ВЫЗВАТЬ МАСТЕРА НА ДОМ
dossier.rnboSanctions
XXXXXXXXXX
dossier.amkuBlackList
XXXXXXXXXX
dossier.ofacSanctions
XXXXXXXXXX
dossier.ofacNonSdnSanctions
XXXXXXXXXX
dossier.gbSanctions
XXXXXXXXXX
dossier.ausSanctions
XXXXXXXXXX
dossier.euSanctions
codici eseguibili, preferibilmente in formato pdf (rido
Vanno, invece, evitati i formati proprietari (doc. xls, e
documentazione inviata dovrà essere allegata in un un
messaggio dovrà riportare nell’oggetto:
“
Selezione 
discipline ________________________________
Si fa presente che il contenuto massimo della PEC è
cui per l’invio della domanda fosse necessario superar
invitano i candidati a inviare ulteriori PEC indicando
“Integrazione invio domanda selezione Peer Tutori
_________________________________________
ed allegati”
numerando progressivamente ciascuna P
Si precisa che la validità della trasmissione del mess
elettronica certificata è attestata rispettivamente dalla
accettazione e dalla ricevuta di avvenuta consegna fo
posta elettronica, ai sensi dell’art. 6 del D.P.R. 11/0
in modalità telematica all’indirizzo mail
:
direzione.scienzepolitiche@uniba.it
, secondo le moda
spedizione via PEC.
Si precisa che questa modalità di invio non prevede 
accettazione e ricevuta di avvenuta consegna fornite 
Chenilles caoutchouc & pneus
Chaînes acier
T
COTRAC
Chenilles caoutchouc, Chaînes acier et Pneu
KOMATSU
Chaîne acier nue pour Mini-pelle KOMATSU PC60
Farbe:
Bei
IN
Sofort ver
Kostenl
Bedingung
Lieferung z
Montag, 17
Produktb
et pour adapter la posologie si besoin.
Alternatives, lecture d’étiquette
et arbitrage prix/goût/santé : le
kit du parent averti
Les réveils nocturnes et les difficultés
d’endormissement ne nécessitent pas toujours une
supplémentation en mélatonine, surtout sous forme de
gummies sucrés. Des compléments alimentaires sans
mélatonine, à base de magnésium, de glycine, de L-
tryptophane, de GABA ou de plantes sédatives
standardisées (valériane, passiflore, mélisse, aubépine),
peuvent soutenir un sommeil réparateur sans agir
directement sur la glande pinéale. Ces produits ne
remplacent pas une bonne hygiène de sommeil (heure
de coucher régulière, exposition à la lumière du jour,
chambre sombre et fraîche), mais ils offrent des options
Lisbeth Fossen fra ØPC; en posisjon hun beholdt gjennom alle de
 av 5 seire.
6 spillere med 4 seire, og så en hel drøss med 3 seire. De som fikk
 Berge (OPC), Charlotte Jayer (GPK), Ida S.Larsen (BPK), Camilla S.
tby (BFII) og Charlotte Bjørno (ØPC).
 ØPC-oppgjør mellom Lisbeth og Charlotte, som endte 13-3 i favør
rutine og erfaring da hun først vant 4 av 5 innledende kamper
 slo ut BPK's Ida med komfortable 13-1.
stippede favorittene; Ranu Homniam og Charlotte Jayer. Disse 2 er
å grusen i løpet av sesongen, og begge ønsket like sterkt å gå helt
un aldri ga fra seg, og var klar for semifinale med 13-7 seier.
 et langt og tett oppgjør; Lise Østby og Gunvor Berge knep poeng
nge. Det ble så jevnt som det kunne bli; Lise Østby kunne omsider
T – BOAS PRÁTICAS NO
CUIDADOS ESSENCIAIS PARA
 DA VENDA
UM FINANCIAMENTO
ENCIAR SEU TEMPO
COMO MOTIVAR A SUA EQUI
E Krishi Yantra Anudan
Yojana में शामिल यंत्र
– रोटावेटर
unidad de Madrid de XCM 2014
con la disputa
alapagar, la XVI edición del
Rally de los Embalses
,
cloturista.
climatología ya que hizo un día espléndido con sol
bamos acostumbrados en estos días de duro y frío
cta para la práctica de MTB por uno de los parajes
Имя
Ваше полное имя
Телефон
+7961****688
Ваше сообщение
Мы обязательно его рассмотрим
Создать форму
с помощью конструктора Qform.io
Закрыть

---------------

Within the material above, find the lines that hold "avvenuta" and report only how many there are.

2